My husband and I visited an elderly friend recently, and it was wonderful to catch up with him after a year apart. As we chatted we touched on the effects of the pandemic on travel, and our collective delayed vacations. He’s had to cancel – twice – a much-anticipated trip to Italy with a friend, and it looks like next spring is their best bet. How great that you’ll still be able to have this adventure, we said. To which he replied, “Two years lost means a lot more to us with much less time on our side.”
Time waits for no-one
Time is the most valuable thing man can spend
Lost time is never found againProverb, Theophrastus, Benjamin Franklin
I’ve been looking back at these 18+ pandemic months as if into an abyss. Those first 6 months, for me as for many, were an endless series of Groundhog Days, weekends and workdays melding together in an unending succession of anxious hours. Time seemed to grind to a standstill. Even recently, as the world has been lurching unevenly towards a fragile normalcy, time still seems suspended, as if neither here nor there.
Ironically it’s also true that I’ve felt, acutely, the passage of time, and of time lost. I realized this weekend as my nephew turned nine that the last birthday party I’d attended was back in the fall of 2019. He’s nine now, all gangly limbs and jack-o’-lantern smiles, both sweet and cunning, the transition from little kid to boy realized in the lost months of Covid.
While my conducting schedule has been filling up (my spring looks to be pretty epic), it occurred to me that part of why I’m so booked up is that so many upcoming concerts were meant to have taken place months and months (or a year, or more) ago. January of 2022 will see me performing in Cologne, a show originally slated for May of 2020. Even simply thinking about this concert, and the work I did for it before the lockdowns, slingshots me into some warp of the space-time continuum as the past morphs into the future. Time feels fluid.
Back in the before-Covid-times when I was locked in the seemingly unending cycle of travel, work, and a few exhausted days at home, time was all about not being late for a flight, about putting in the requisite hours to learn new music, about counting down the minutes on a hotel treadmill. It was something to be gotten through. It felt endless.

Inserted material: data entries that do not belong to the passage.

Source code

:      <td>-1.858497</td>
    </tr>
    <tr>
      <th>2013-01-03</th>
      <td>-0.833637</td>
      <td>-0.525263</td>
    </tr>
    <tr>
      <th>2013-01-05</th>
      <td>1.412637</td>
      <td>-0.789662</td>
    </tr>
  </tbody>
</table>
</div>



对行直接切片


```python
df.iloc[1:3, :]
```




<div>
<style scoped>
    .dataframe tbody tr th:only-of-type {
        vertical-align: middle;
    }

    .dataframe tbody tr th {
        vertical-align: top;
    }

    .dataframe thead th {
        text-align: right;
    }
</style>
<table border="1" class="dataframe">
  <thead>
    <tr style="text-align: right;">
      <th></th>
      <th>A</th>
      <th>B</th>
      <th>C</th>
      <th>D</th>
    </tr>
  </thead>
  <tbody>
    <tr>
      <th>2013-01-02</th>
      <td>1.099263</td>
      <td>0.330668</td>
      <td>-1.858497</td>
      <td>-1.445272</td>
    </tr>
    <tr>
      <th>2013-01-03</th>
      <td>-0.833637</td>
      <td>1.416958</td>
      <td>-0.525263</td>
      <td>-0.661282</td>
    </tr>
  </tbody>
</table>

And suddenly somehow it’s not. I, like so many others over these many months, have had the wherewithal (and the hours!) to reflect on my cavalier attitude towards time, and how it’s so precious and finite. So this afternoon, I closed the score I’d been working on all morning and piled into the car with my husband and Pinkerton and some blankets and bottles to watch the 20-foot swell that was pounding Ocean Beach. And as the three of us gazed through the salty mist to the beautiful violence of the sea until the sun was hugging the horizon, time was both inexorably passing, and gloriously still. And for those hours it was neither waiting nor lost, but without doubt the most valuable thing I could spend.